■ Action item: Present exactly, and only, the lines running from the line that contains "left shoulder: (117, 190)" through the end of the entries below.
(Records for this task Opens)
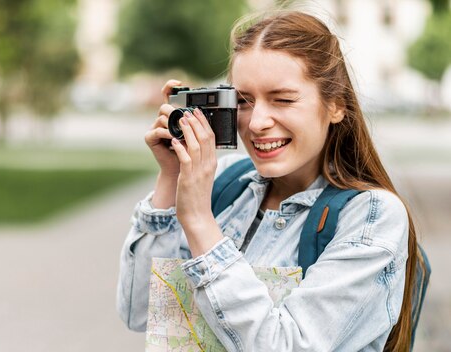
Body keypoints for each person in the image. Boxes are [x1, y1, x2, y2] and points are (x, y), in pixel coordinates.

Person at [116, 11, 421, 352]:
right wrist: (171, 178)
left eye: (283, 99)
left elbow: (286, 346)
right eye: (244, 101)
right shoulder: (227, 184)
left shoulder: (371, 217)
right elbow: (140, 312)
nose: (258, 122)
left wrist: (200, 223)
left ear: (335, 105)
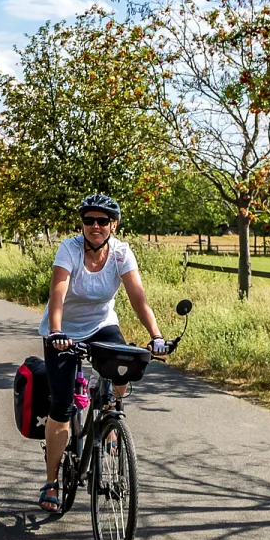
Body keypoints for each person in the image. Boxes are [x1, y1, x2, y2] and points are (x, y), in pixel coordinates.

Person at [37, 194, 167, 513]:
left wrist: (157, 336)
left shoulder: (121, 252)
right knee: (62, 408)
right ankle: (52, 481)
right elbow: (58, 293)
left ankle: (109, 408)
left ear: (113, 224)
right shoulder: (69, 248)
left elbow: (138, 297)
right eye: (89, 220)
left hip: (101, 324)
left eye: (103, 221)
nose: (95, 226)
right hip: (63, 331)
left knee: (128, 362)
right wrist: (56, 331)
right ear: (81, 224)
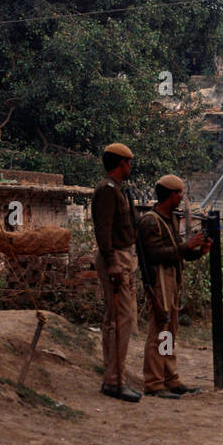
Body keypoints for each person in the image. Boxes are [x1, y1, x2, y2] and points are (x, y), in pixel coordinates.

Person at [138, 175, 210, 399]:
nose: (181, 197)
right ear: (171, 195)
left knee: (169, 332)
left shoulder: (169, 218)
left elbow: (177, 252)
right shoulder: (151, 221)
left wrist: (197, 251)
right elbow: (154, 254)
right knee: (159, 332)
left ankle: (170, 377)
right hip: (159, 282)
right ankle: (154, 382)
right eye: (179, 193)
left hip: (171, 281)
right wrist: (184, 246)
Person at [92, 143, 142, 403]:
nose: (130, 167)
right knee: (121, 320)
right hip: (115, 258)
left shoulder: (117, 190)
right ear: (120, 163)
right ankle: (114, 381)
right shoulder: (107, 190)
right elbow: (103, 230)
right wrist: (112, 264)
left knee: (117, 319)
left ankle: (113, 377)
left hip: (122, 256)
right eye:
(Records for this task Closes)
■ The answer:
left shoulder: (117, 190)
right ear: (120, 163)
right ankle: (114, 381)
right shoulder: (107, 190)
right elbow: (103, 230)
right wrist: (112, 264)
left knee: (117, 319)
left ankle: (113, 377)
left hip: (122, 256)
right eye:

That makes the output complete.